* Problem description *
Find all lines in the records that include the word "After", and copy them out.

(Extracted page text data)
[Start of Attachment]

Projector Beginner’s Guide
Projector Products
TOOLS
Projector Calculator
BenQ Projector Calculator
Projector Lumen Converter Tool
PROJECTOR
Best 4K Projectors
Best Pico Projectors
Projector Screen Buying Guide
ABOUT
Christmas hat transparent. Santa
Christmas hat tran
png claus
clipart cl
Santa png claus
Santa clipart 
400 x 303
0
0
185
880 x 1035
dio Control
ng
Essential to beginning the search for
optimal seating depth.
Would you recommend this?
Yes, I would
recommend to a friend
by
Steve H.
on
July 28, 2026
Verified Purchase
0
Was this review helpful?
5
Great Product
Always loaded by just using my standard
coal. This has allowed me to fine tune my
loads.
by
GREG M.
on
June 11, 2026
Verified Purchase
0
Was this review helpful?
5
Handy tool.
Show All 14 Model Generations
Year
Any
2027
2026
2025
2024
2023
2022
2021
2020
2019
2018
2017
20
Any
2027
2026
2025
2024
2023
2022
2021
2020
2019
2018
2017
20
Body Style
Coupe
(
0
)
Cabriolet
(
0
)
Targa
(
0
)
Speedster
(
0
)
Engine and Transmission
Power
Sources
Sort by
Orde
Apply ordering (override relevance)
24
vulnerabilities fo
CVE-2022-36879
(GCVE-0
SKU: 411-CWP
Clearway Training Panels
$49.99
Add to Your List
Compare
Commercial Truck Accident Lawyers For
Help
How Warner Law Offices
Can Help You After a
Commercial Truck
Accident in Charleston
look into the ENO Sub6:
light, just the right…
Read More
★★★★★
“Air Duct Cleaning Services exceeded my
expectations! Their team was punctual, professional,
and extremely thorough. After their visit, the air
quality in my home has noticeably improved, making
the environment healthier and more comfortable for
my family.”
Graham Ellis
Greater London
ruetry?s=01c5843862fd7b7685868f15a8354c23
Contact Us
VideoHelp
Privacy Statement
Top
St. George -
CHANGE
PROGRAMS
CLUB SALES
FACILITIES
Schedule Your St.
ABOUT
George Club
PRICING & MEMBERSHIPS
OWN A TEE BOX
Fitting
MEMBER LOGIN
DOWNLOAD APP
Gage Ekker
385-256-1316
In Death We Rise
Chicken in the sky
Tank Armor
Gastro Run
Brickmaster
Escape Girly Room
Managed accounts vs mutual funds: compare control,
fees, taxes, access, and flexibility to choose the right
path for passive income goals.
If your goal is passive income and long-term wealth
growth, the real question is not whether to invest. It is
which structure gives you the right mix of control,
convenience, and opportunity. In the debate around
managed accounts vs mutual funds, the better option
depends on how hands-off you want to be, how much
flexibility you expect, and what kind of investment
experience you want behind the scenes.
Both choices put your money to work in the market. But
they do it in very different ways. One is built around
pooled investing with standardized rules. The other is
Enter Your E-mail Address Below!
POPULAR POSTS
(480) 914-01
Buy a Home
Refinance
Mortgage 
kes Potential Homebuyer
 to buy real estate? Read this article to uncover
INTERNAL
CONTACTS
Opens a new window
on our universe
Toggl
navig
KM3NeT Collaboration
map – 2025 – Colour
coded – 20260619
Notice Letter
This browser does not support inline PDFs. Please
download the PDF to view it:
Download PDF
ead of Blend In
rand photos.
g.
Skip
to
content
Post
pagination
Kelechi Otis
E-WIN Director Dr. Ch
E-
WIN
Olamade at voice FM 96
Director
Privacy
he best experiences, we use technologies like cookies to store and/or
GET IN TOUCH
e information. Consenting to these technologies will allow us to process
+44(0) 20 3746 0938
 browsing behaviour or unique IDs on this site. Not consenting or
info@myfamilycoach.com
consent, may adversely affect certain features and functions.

[End of Attachment]

* Answer to the exercise *
Can Help You After a
and extremely thorough. After their visit, the air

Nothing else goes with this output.